| TASK STATEMENT |
Reproduce all of the records word for word, omitting the pictures.

| Modification records |
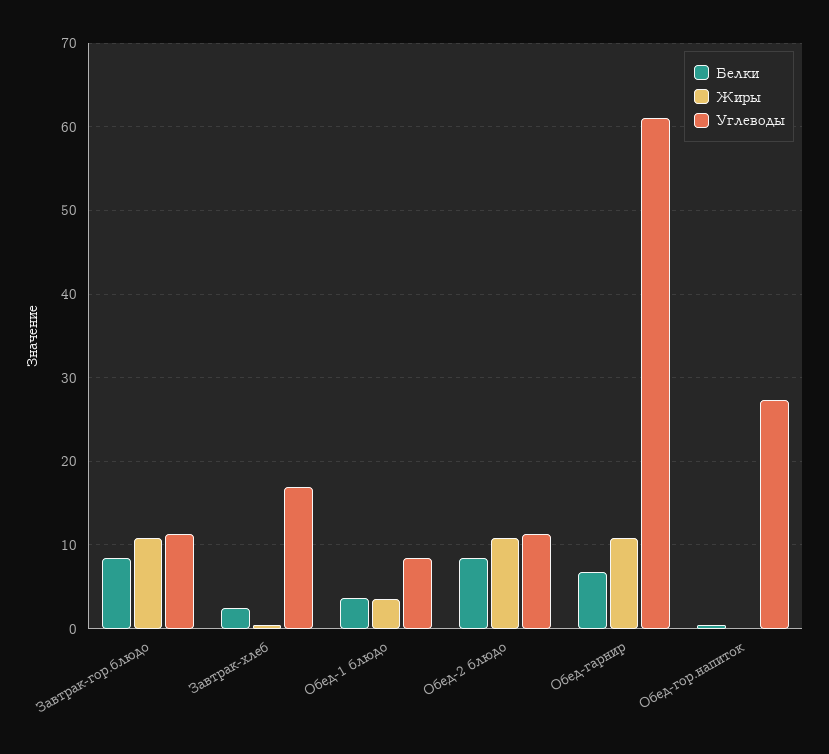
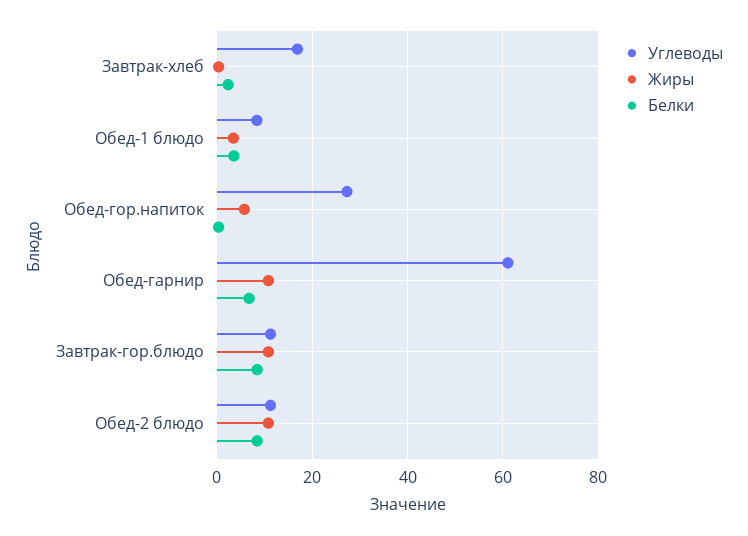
  {
    "Белки": {
      "Завтрак-гор.блюдо": 8,
      "Завтрак-хлеб": 2,
      "Обед-1 блюдо": 4,
      "Обед-2 блюдо": 8,
      "Обед-гарнир": 7,
      "Обед-гор.напиток": 0
    },
    "Жиры": {
      "Завтрак-гор.блюдо": 11,
      "Завтрак-хлеб": 0,
      "Обед-1 блюдо": 4,
      "Обед-2 блюдо": 11,
      "Обед-гарнир": 11,
-     "Обед-гор.напиток": 0
+     "Обед-гор.напиток": 6
    },
    "Углеводы": {
      "Завтрак-гор.блюдо": 11,
      "Завтрак-хлеб": 17,
      "Обед-1 блюдо": 8,
      "Обед-2 блюдо": 11,
      "Обед-гарнир": 61,
      "Обед-гор.напиток": 27
    }
  }

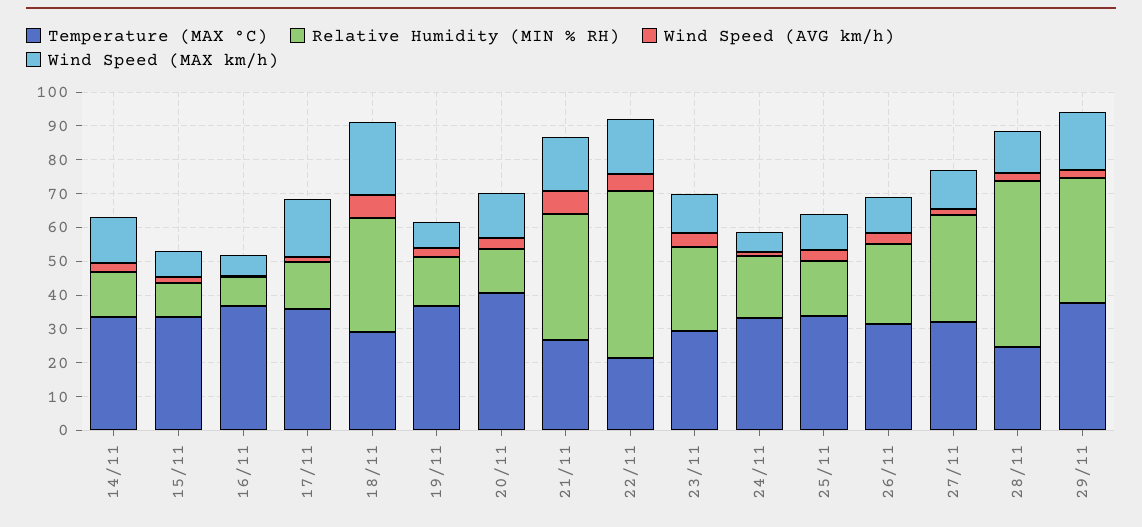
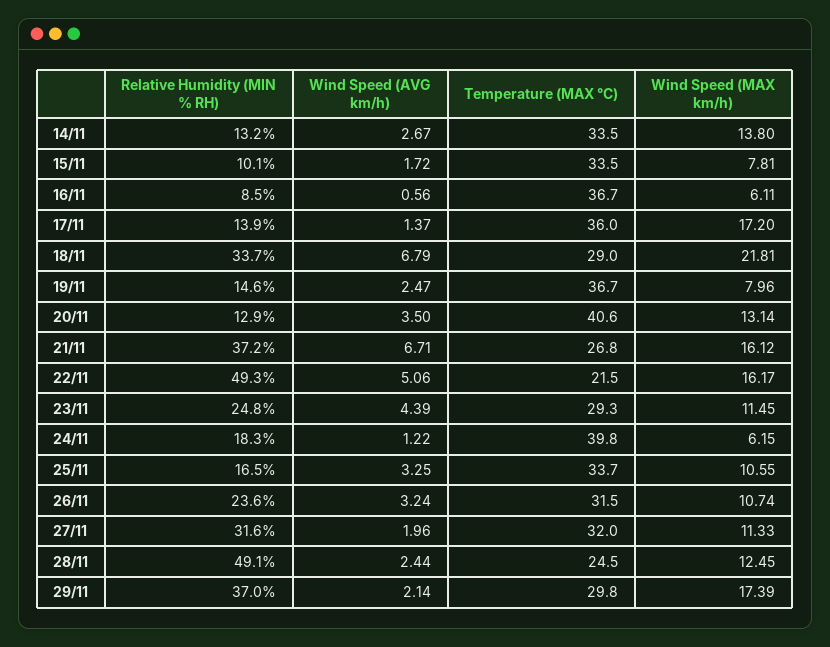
  {
    "Temperature (MAX °C)": {
      "14/11": 33.5,
      "15/11": 33.5,
      "16/11": 36.7,
      "17/11": 36,
      "18/11": 29,
      "19/11": 36.7,
      "20/11": 40.6,
      "21/11": 26.8,
      "22/11": 21.5,
      "23/11": 29.3,
-     "24/11": 32.5,
+     "24/11": 39.8,
      "25/11": 33.7,
      "26/11": 31.5,
      "27/11": 32,
      "28/11": 24.5,
-     "29/11": 37.5
+     "29/11": 29.8
    },
    "Relative Humidity (MIN % RH)": {
      "14/11": 13.2,
      "15/11": 10.1,
      "16/11": 8.5,
      "17/11": 13.9,
      "18/11": 33.7,
      "19/11": 14.6,
      "20/11": 12.9,
      "21/11": 37.2,
      "22/11": 49.3,
      "23/11": 24.8,
      "24/11": 18.3,
      "25/11": 16.5,
      "26/11": 23.6,
      "27/11": 31.6,
      "28/11": 49.1,
      "29/11": 37
    },
    "Wind Speed (AVG km/h)": {
      "14/11": 2.67,
      "15/11": 1.72,
      "16/11": 0.56,
      "17/11": 1.37,
      "18/11": 6.79,
      "19/11": 2.47,
      "20/11": 3.5,
      "21/11": 6.71,
      "22/11": 5.06,
      "23/11": 4.39,
      "24/11": 1.22,
      "25/11": 3.25,
      "26/11": 3.24,
      "27/11": 1.96,
      "28/11": 2.44,
      "29/11": 2.14
    },
    "Wind Speed (MAX km/h)": {
      "14/11": 13.8,
      "15/11": 7.81,
      "16/11": 6.11,
      "17/11": 17.2,
      "18/11": 21.81,
      "19/11": 7.96,
      "20/11": 13.14,
      "21/11": 16.12,
      "22/11": 16.17,
      "23/11": 11.45,
      "24/11": 6.15,
      "25/11": 10.55,
      "26/11": 10.74,
      "27/11": 11.33,
      "28/11": 12.45,
      "29/11": 17.39
    }
  }

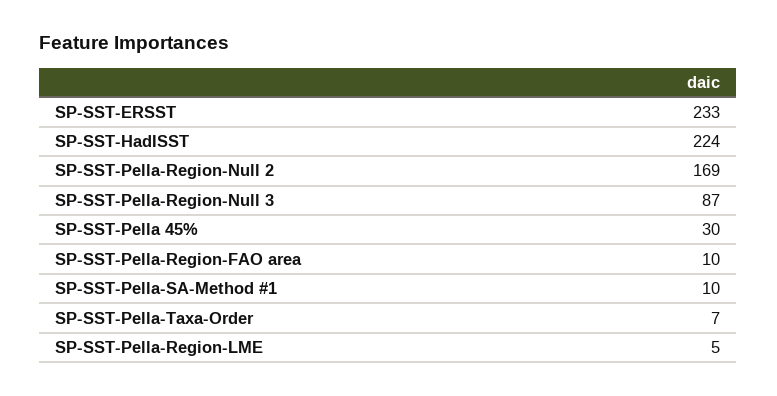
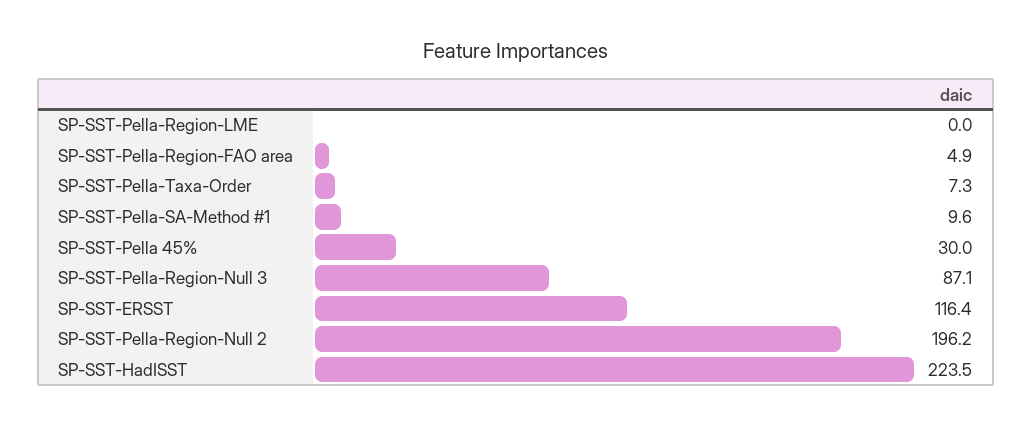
  {
-   "SP-SST-ERSST": 233,
+   "SP-SST-ERSST": 116.4,
    "SP-SST-HadISST": 223.5,
-   "SP-SST-Pella-Region-Null 2": 169,
+   "SP-SST-Pella-Region-Null 2": 196.2,
    "SP-SST-Pella-Region-Null 3": 87.1,
    "SP-SST-Pella 45%": 30,
-   "SP-SST-Pella-Region-FAO area": 10,
+   "SP-SST-Pella-Region-FAO area": 4.9,
    "SP-SST-Pella-SA-Method #1": 9.6,
    "SP-SST-Pella-Taxa-Order": 7.3,
-   "SP-SST-Pella-Region-LME": 5
+   "SP-SST-Pella-Region-LME": 0
  }

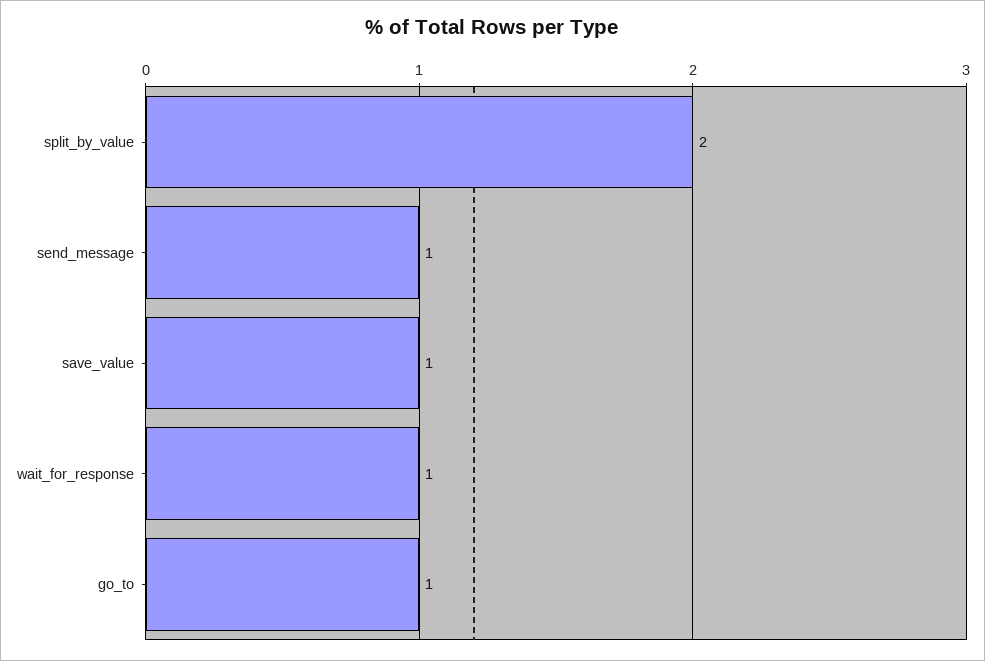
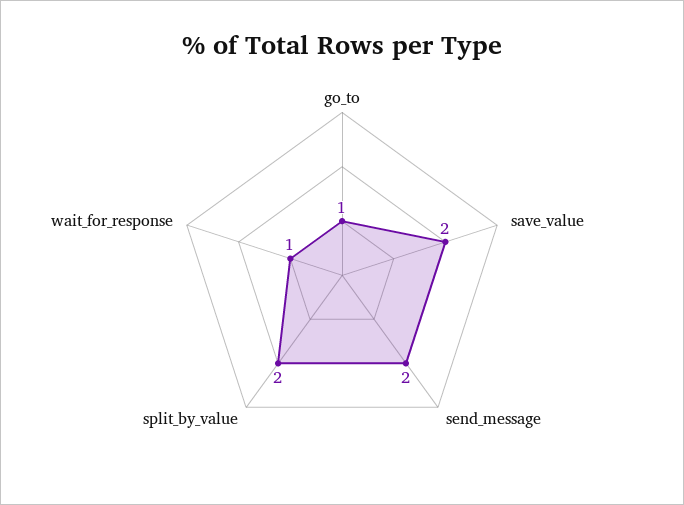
  {
    "split_by_value": 2,
-   "send_message": 1,
+   "send_message": 2,
-   "save_value": 1,
+   "save_value": 2,
    "wait_for_response": 1,
    "go_to": 1
  }

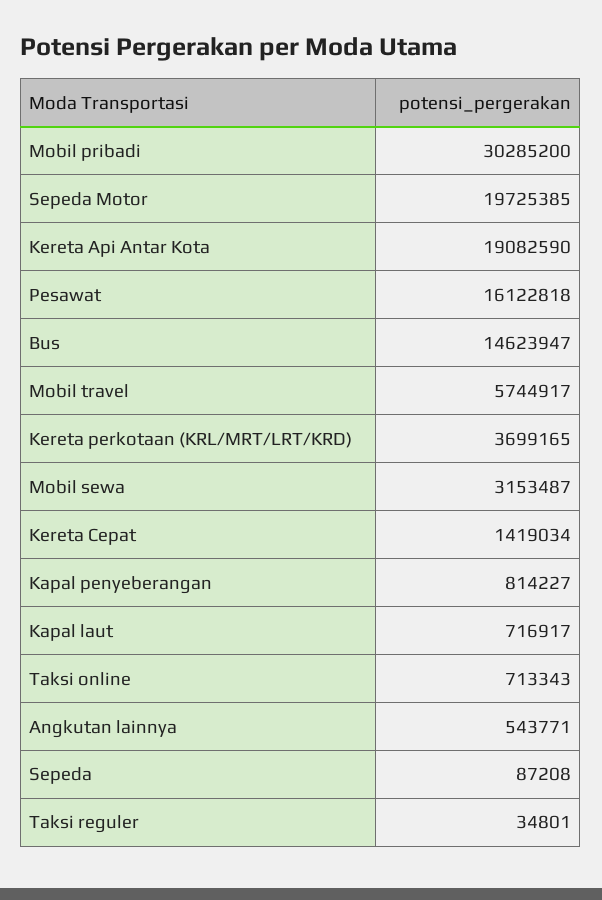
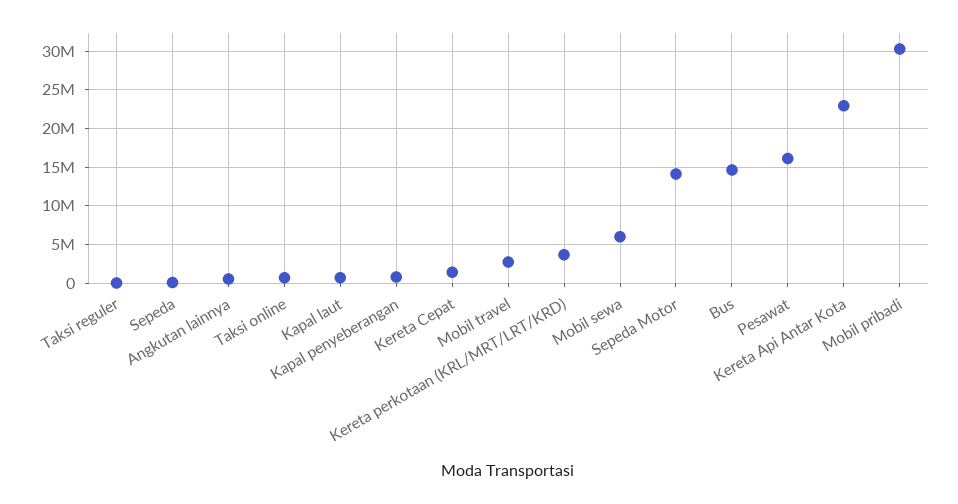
  {
    "Mobil pribadi": 30285200,
-   "Sepeda Motor": 19725385,
+   "Sepeda Motor": 14000000,
-   "Kereta Api Antar Kota": 19082590,
+   "Kereta Api Antar Kota": 23000000,
    "Pesawat": 16122818,
    "Bus": 14623947,
-   "Mobil travel": 5744917,
+   "Mobil travel": 3000000,
    "Kereta perkotaan (KRL/MRT/LRT/KRD)": 3699165,
-   "Mobil sewa": 3153487,
+   "Mobil sewa": 6000000,
    "Kereta Cepat": 1419034,
    "Kapal penyeberangan": 814227,
    "Kapal laut": 716917,
    "Taksi online": 713343,
    "Angkutan lainnya": 543771,
    "Sepeda": 87208,
    "Taksi reguler": 34801
  }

| TASK RESULT |
  {
    "Белки": {
      "Завтрак-гор.блюдо": 8,
      "Завтрак-хлеб": 2,
      "Обед-1 блюдо": 4,
      "Обед-2 блюдо": 8,
      "Обед-гарнир": 7,
      "Обед-гор.напиток": 0
    },
    "Жиры": {
      "Завтрак-гор.блюдо": 11,
      "Завтрак-хлеб": 0,
      "Обед-1 блюдо": 4,
      "Обед-2 блюдо": 11,
      "Обед-гарнир": 11,
-     "Обед-гор.напиток": 0
+     "Обед-гор.напиток": 6
    },
    "Углеводы": {
      "Завтрак-гор.блюдо": 11,
      "Завтрак-хлеб": 17,
      "Обед-1 блюдо": 8,
      "Обед-2 блюдо": 11,
      "Обед-гарнир": 61,
      "Обед-гор.напиток": 27
    }
  }

  {
    "Temperature (MAX °C)": {
      "14/11": 33.5,
      "15/11": 33.5,
      "16/11": 36.7,
      "17/11": 36,
      "18/11": 29,
      "19/11": 36.7,
      "20/11": 40.6,
      "21/11": 26.8,
      "22/11": 21.5,
      "23/11": 29.3,
-     "24/11": 32.5,
+     "24/11": 39.8,
      "25/11": 33.7,
      "26/11": 31.5,
      "27/11": 32,
      "28/11": 24.5,
-     "29/11": 37.5
+     "29/11": 29.8
    },
    "Relative Humidity (MIN % RH)": {
      "14/11": 13.2,
      "15/11": 10.1,
      "16/11": 8.5,
      "17/11": 13.9,
      "18/11": 33.7,
      "19/11": 14.6,
      "20/11": 12.9,
      "21/11": 37.2,
      "22/11": 49.3,
      "23/11": 24.8,
      "24/11": 18.3,
      "25/11": 16.5,
      "26/11": 23.6,
      "27/11": 31.6,
      "28/11": 49.1,
      "29/11": 37
    },
    "Wind Speed (AVG km/h)": {
      "14/11": 2.67,
      "15/11": 1.72,
      "16/11": 0.56,
      "17/11": 1.37,
      "18/11": 6.79,
      "19/11": 2.47,
      "20/11": 3.5,
      "21/11": 6.71,
      "22/11": 5.06,
      "23/11": 4.39,
      "24/11": 1.22,
      "25/11": 3.25,
      "26/11": 3.24,
      "27/11": 1.96,
      "28/11": 2.44,
      "29/11": 2.14
    },
    "Wind Speed (MAX km/h)": {
      "14/11": 13.8,
      "15/11": 7.81,
      "16/11": 6.11,
      "17/11": 17.2,
      "18/11": 21.81,
      "19/11": 7.96,
      "20/11": 13.14,
      "21/11": 16.12,
      "22/11": 16.17,
      "23/11": 11.45,
      "24/11": 6.15,
      "25/11": 10.55,
      "26/11": 10.74,
      "27/11": 11.33,
      "28/11": 12.45,
      "29/11": 17.39
    }
  }

  {
-   "SP-SST-ERSST": 233,
+   "SP-SST-ERSST": 116.4,
    "SP-SST-HadISST": 223.5,
-   "SP-SST-Pella-Region-Null 2": 169,
+   "SP-SST-Pella-Region-Null 2": 196.2,
    "SP-SST-Pella-Region-Null 3": 87.1,
    "SP-SST-Pella 45%": 30,
-   "SP-SST-Pella-Region-FAO area": 10,
+   "SP-SST-Pella-Region-FAO area": 4.9,
    "SP-SST-Pella-SA-Method #1": 9.6,
    "SP-SST-Pella-Taxa-Order": 7.3,
-   "SP-SST-Pella-Region-LME": 5
+   "SP-SST-Pella-Region-LME": 0
  }

  {
    "split_by_value": 2,
-   "send_message": 1,
+   "send_message": 2,
-   "save_value": 1,
+   "save_value": 2,
    "wait_for_response": 1,
    "go_to": 1
  }

  {
    "Mobil pribadi": 30285200,
-   "Sepeda Motor": 19725385,
+   "Sepeda Motor": 14000000,
-   "Kereta Api Antar Kota": 19082590,
+   "Kereta Api Antar Kota": 23000000,
    "Pesawat": 16122818,
    "Bus": 14623947,
-   "Mobil travel": 5744917,
+   "Mobil travel": 3000000,
    "Kereta perkotaan (KRL/MRT/LRT/KRD)": 3699165,
-   "Mobil sewa": 3153487,
+   "Mobil sewa": 6000000,
    "Kereta Cepat": 1419034,
    "Kapal penyeberangan": 814227,
    "Kapal laut": 716917,
    "Taksi online": 713343,
    "Angkutan lainnya": 543771,
    "Sepeda": 87208,
    "Taksi reguler": 34801
  }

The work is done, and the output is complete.